(Extracted information begins)

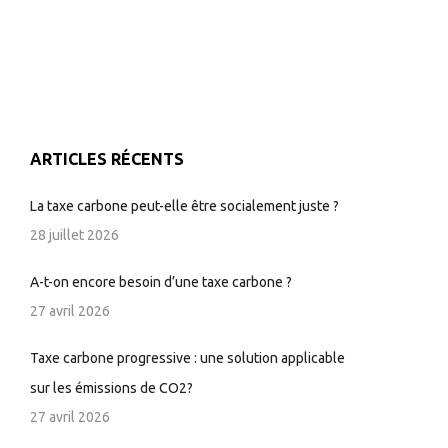
ARTICLES RÉCENTS
La taxe carbone peut-elle être socialement juste ?
28 juillet 2026
A-t-on encore besoin d’une taxe carbone ?
27 avril 2026
Taxe carbone progressive : une solution applicable
sur les émissions de CO2?
27 avril 2026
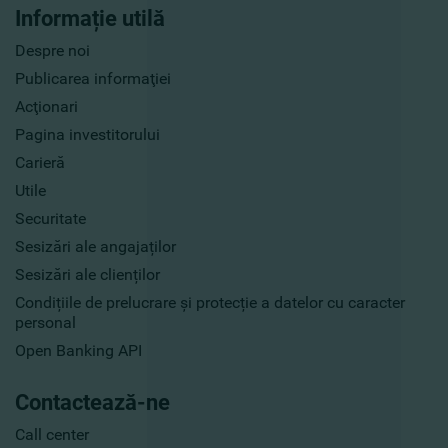
Informație utilă
Despre noi
Publicarea informaţiei
Acţionari
Pagina investitorului
Carieră
Utile
Securitate
Sesizări ale angajaților
Sesizări ale clienților
Condițiile de prelucrare și protecție a datelor cu caracter
personal
Open Banking API
Contactează-ne
Call center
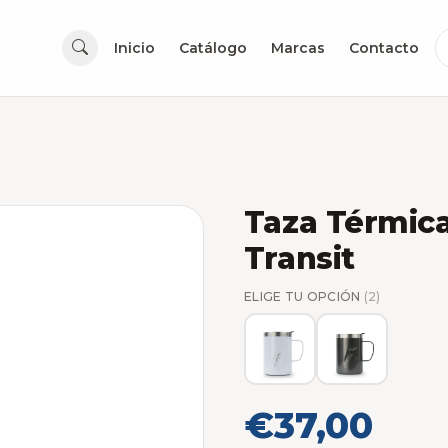
Inicio
Catálogo
Marcas
Contacto
Taza Térmic
Transit
ELIGE TU OPCIÓN
(2)
€37,00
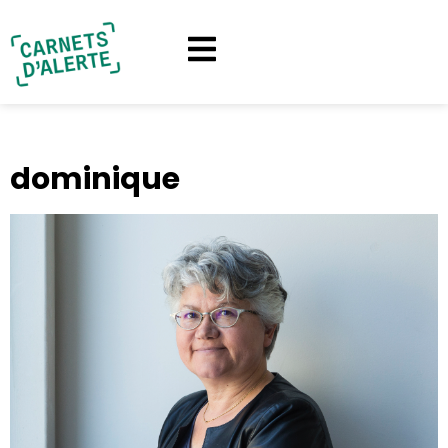
dominique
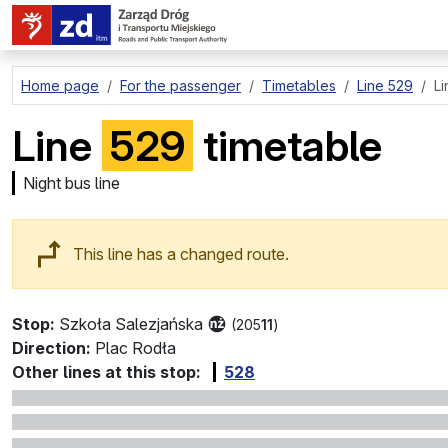
go to page content
Home page
For the passenger
Timetables
Line 529
Li
Line
529
timetable
Night bus line
This line has a changed route.
Stop:
Szkoła Salezjańska
(205
11
)
Direction:
Plac Rodła
Other lines at this stop:
528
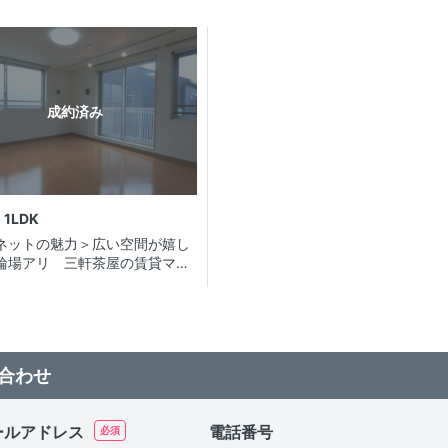
成約済み
1LDK
ネットの魅力＞広い空間が嬉し
輪場アリ 三軒茶屋の賃貸マン
合わせ
ールアドレス
電話番号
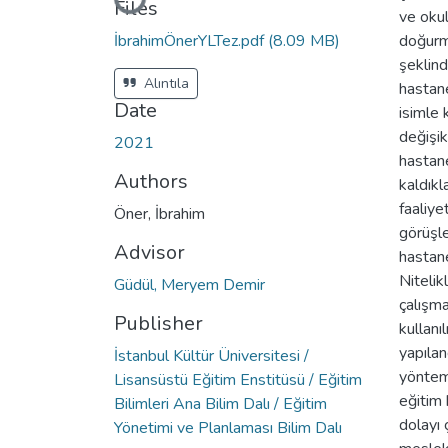
Files
ve okul
İbrahimÖnerYLTez.pdf
(8.09 MB)
doğurmu
şeklind
Alıntıla
hastane
Date
isimle 
değişik
2021
hastane
Authors
kaldıkl
faaliye
Öner, İbrahim
görüşle
Advisor
hastane
Nitelik
Güdül, Meryem Demir
çalışma
Publisher
kullanı
yapılan
İstanbul Kültür Üniversitesi /
yöntemi
Lisansüstü Eğitim Enstitüsü / Eğitim
eğitim 
Bilimleri Ana Bilim Dalı / Eğitim
dolayı 
Yönetimi ve Planlaması Bilim Dalı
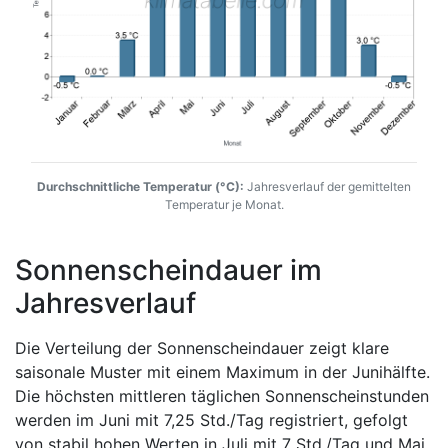
Durchschnittliche Temperatur (°C):
Jahresverlauf der gemittelten
Temperatur je Monat.
Sonnenscheindauer im
Jahresverlauf
Die Verteilung der Sonnenscheindauer zeigt klare
saisonale Muster mit einem Maximum in der Junihälfte.
Die höchsten mittleren täglichen Sonnenscheinstunden
werden im Juni mit 7,25 Std./Tag registriert, gefolgt
von stabil hohen Werten in Juli mit 7 Std./Tag und Mai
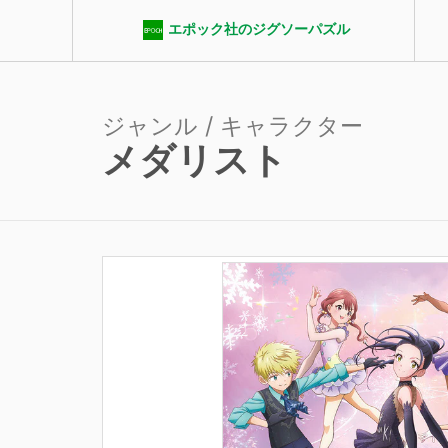
エポック社のジグソーパズル
ジャンル / キャラクター
メダリスト
エポック社パズルクラブ
ジャンル
ピース数
パ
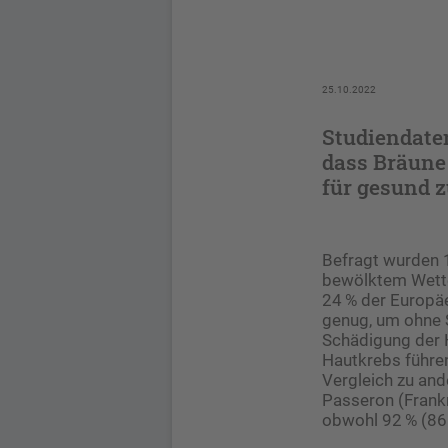
25.10.2022
Studiendate
dass Bräune 
für gesund z
Befragt wurden 
bewölktem Wetter
24 % der Europäe
genug, um ohne 
Schädigung der H
Hautkrebs führen
Vergleich zu and
Passeron (Frankr
obwohl 92 % (86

(Extracted information ends)

__Task instructions__
Rewrite the entire listing, replacing "Home page" with "Main page" and leaving all other text unchanged. Omit the pictures from your answer.

__Task response__
ARTICLES RÉCENTS
La taxe carbone peut-elle être socialement juste ?
28 juillet 2026
A-t-on encore besoin d’une taxe carbone ?
27 avril 2026
Taxe carbone progressive : une solution applicable
sur les émissions de CO2?
27 avril 2026
Informație utilă
Despre noi
Publicarea informaţiei
Acţionari
Pagina investitorului
Carieră
Utile
Securitate
Sesizări ale angajaților
Sesizări ale clienților
Condițiile de prelucrare și protecție a datelor cu caracter
personal
Open Banking API
Contactează-ne
Call center
Inicio
Catálogo
Marcas
Contacto
Taza Térmic
Transit
ELIGE TU OPCIÓN
(2)
€37,00
dominique
go to page content
Main page
For the passenger
Timetables
Line 529
Li
Line
529
timetable
Night bus line
This line has a changed route.
Stop:
Szkoła Salezjańska
(205
11
)
Direction:
Plac Rodła
Other lines at this stop:
528
成約済み
1LDK
ネットの魅力＞広い空間が嬉し
輪場アリ 三軒茶屋の賃貸マン
合わせ
ールアドレス
電話番号
Files
ve okul
İbrahimÖnerYLTez.pdf
(8.09 MB)
doğurmu
şeklind
Alıntıla
hastane
Date
isimle 
değişik
2021
hastane
Authors
kaldıkl
faaliye
Öner, İbrahim
görüşle
Advisor
hastane
Nitelik
Güdül, Meryem Demir
çalışma
Publisher
kullanı
yapılan
İstanbul Kültür Üniversitesi /
yöntemi
Lisansüstü Eğitim Enstitüsü / Eğitim
eğitim 
Bilimleri Ana Bilim Dalı / Eğitim
dolayı 
Yönetimi ve Planlaması Bilim Dalı
Durchschnittliche Temperatur (°C):
Jahresverlauf der gemittelten
Temperatur je Monat.
Sonnenscheindauer im
Jahresverlauf
Die Verteilung der Sonnenscheindauer zeigt klare
saisonale Muster mit einem Maximum in der Junihälfte.
Die höchsten mittleren täglichen Sonnenscheinstunden
werden im Juni mit 7,25 Std./Tag registriert, gefolgt
von stabil hohen Werten in Juli mit 7 Std./Tag und Mai
エポック社のジグソーパズル
ジャンル / キャラクター
メダリスト
エポック社パズルクラブ
ジャンル
ピース数
パ
25.10.2022
Studiendate
dass Bräune 
für gesund z
Befragt wurden 
bewölktem Wetter
24 % der Europäe
genug, um ohne 
Schädigung der H
Hautkrebs führen
Vergleich zu and
Passeron (Frankr
obwohl 92 % (86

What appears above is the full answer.